Redis Geo (from requirement 2): Answers geospatial proximity queries for available drivers.
Notification Service: Pushes trip offers to specific driver apps (via APNs/FCM push notification or driver WebSocket connection).
Trip Service (updated): Handles PUT /trips/{trip_id}/accept from drivers, atomically assigns the trip, and updates Trip DB.
Request walkthrough:
Match Worker consumes TripRequestedEvent { trip_id, pickup_lat, pickup_lng } from Kafka.
Match Worker calls GEOSEARCH drivers:available FROMLONLAT <pickup_lng> <pickup_lat> BYRADIUS 5 km ASC COUNT 5 on Redis.
Match Worker marks the top 5 candidate drivers as pending_offer (atomic Redis SET with 30-second TTL per driver).
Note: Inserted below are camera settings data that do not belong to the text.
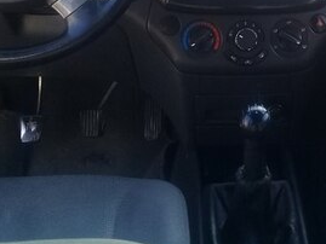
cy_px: -26
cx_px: 259
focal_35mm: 76
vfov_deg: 18.6
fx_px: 716
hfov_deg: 25.2
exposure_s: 1/100
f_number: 2.2
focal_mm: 3.3
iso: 50
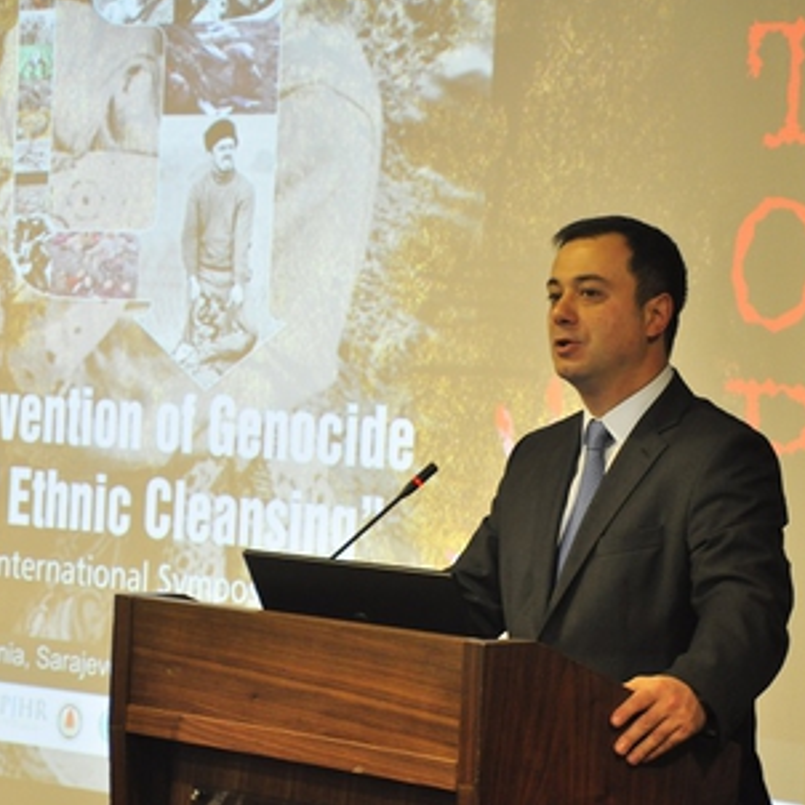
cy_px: 401
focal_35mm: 128
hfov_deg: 13.6
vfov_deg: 13.6
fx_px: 3368
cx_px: 381
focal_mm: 66
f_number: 5.3
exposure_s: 1/25
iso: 1250
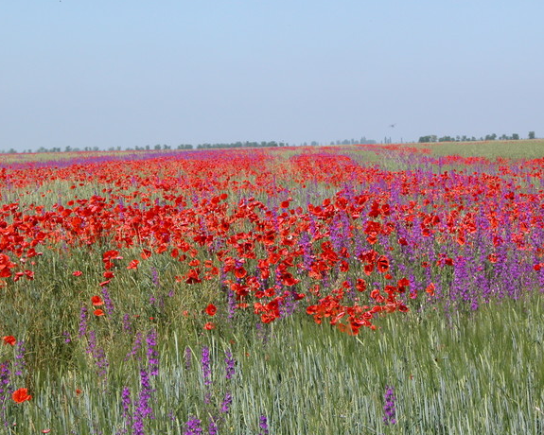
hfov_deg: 15.3
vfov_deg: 12.2
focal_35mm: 126
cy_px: 221
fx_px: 2029
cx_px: 277
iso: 100
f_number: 5.9
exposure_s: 1/428
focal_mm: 29.5
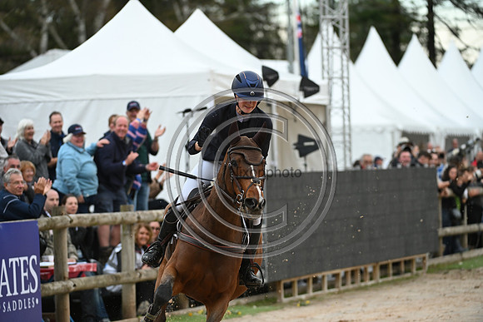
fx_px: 2818
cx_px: 242
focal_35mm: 210
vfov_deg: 6.5
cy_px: 161
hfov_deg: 9.8
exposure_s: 1/1250
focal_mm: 210
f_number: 4.5
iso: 1600
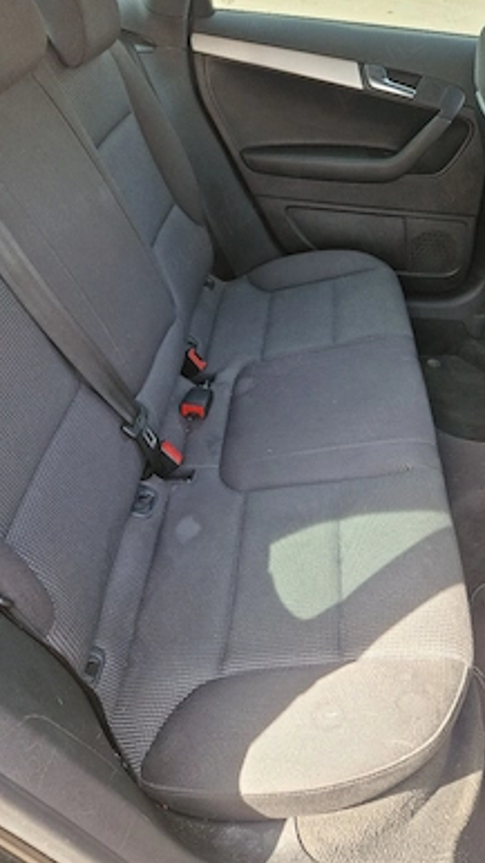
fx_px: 595
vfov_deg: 71.9
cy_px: 425
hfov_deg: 44.3
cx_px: 275
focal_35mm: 26
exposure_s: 1/182
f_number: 1.8
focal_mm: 5.4
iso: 50
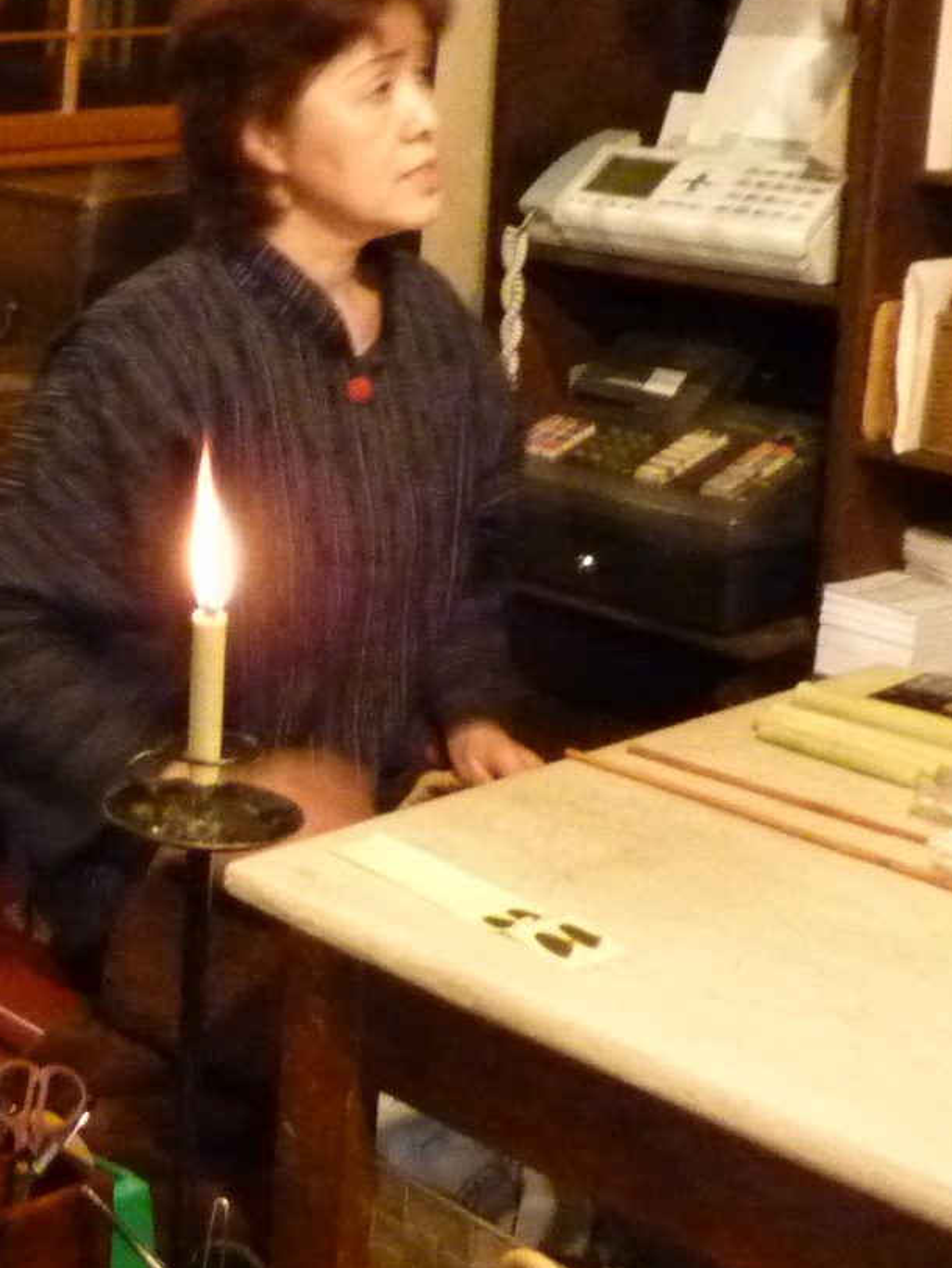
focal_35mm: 63
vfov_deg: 30.3
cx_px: -487
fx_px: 2310
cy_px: 363
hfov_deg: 20.0
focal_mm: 4.1
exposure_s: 1/8
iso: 800
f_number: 3.3
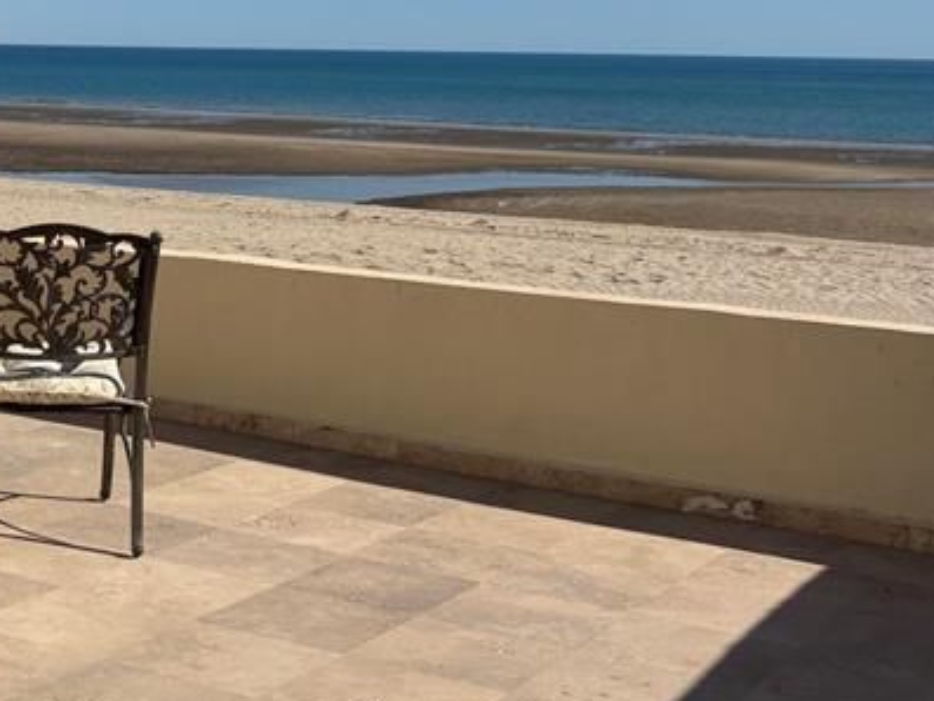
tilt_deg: -1.0
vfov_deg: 21.7
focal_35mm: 67
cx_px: 47
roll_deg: -1.3
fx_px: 1808
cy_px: 151
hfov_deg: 27.6
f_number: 1.6
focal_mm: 5.96
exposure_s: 1/7194
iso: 50
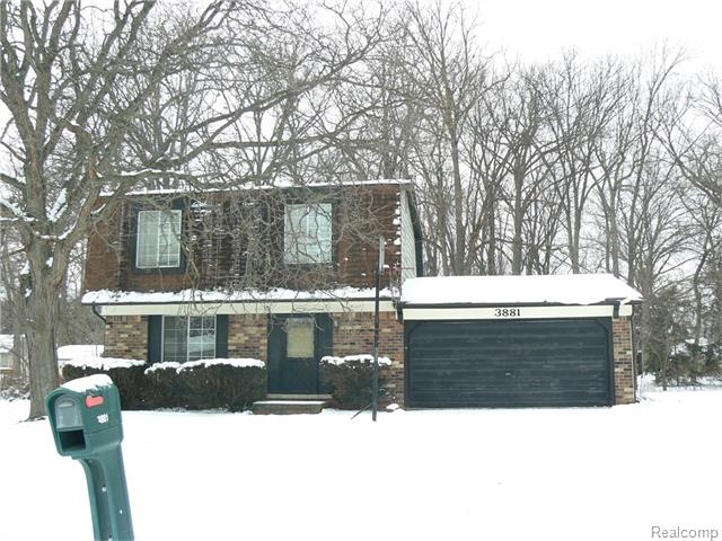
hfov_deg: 51.4
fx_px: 751
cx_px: 361
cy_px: 270
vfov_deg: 39.7
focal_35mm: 36
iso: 80
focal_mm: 6
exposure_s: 1/160
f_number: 5.6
Notification Service pushes a trip offer to each of the 5 candidate drivers simultaneously.
First driver app sends PUT /trips/{trip_id}/accept.
Trip Service executes a compare-and-swap update: UPDATE trips SET status='accepted', driver_id=? WHERE trip_id=? AND status='requested'. The row count indicates whether this driver won the race.
Trip Service removes the assigned driver from drivers:available via ZREM.
Trip Service pushes a "driver assigned" notification to the rider.